During normal times, 20-25 people could sign up for a trip the winding streets of Jerusalem’s Nachlaot neighborhood to hear famed Israeli storyteller Jacky Levy share historical tales about the old-time residents.
But these aren’t normal times. Social distancing and mask-wearing, exacerbated by the record-breaking heat wave across Israel, meant that the tours have been cancelled.

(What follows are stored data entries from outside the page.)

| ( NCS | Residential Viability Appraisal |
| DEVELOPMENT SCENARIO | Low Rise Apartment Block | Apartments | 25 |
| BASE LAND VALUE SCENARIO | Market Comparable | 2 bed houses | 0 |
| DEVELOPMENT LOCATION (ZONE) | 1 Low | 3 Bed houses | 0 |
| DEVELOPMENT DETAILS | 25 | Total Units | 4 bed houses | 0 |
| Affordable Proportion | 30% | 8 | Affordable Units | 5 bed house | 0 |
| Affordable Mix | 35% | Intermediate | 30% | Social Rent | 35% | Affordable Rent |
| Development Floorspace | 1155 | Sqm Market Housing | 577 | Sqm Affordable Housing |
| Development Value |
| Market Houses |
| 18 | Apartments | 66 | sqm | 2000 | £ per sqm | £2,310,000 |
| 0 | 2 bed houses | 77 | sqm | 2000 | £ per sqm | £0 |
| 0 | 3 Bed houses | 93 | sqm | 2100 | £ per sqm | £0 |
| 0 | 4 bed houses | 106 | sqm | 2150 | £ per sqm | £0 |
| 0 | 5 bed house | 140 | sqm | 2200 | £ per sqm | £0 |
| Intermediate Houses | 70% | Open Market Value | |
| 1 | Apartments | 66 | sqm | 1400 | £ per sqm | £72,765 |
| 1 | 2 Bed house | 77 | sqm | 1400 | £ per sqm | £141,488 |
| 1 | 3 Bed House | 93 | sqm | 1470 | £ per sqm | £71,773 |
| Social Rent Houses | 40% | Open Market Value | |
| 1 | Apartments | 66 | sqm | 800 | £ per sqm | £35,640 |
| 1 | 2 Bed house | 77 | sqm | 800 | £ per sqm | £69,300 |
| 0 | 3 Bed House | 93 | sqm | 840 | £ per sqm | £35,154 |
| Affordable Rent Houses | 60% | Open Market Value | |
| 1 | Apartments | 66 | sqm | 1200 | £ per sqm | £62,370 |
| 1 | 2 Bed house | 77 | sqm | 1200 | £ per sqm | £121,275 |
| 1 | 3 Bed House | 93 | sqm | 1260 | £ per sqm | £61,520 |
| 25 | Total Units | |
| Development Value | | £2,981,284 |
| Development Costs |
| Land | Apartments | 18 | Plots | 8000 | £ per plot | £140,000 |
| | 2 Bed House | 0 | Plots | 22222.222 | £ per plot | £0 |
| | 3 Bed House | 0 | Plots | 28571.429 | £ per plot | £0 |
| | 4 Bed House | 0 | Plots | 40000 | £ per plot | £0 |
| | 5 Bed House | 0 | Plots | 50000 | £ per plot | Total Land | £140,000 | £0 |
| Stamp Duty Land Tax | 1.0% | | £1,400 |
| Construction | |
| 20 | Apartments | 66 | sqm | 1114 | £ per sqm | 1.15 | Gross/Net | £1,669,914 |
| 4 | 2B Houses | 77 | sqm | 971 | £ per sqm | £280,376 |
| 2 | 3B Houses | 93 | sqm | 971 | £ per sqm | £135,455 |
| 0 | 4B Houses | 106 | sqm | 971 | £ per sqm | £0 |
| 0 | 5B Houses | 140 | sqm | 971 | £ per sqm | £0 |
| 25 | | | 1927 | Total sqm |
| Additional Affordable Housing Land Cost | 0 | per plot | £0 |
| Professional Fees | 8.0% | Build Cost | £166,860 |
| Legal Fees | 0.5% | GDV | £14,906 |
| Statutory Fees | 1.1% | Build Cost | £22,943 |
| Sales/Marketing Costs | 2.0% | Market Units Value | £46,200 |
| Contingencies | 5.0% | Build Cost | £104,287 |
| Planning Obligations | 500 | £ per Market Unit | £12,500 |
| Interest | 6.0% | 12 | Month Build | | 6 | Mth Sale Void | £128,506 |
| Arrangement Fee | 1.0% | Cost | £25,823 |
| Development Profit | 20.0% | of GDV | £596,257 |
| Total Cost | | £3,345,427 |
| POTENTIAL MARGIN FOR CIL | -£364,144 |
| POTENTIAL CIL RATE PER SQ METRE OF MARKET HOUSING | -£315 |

So in honor of Yom Yerushalayim, the Yachad – Jewish Identity Program hosted Levy on its Facebook page, enabling his homage to Jerusalem through storytelling and acting to reach an even wider circle. Nearly 300 people joined in from their climate-controlled living rooms, mask free and safe, to travel the windy alleyways and hear nostalgia-filled folktales from the synagogues and shops of Nahlaot. They came to know Hassan and Flora and neighborhood spats, old-time community synagogues and donkey-driven beigele carts; how the locals made it through days when there was no food, sustained by a deep and pervasive longing to visit the moss-covered stones of the Kotel.
“Jacky captured our national connection to and passion for Jerusalem through his stories,” wrote Chaim Abadi, a participant from Bat Yam. “He brought the city to life and made us all feel as though we were there, and we must preserve our collective memories.”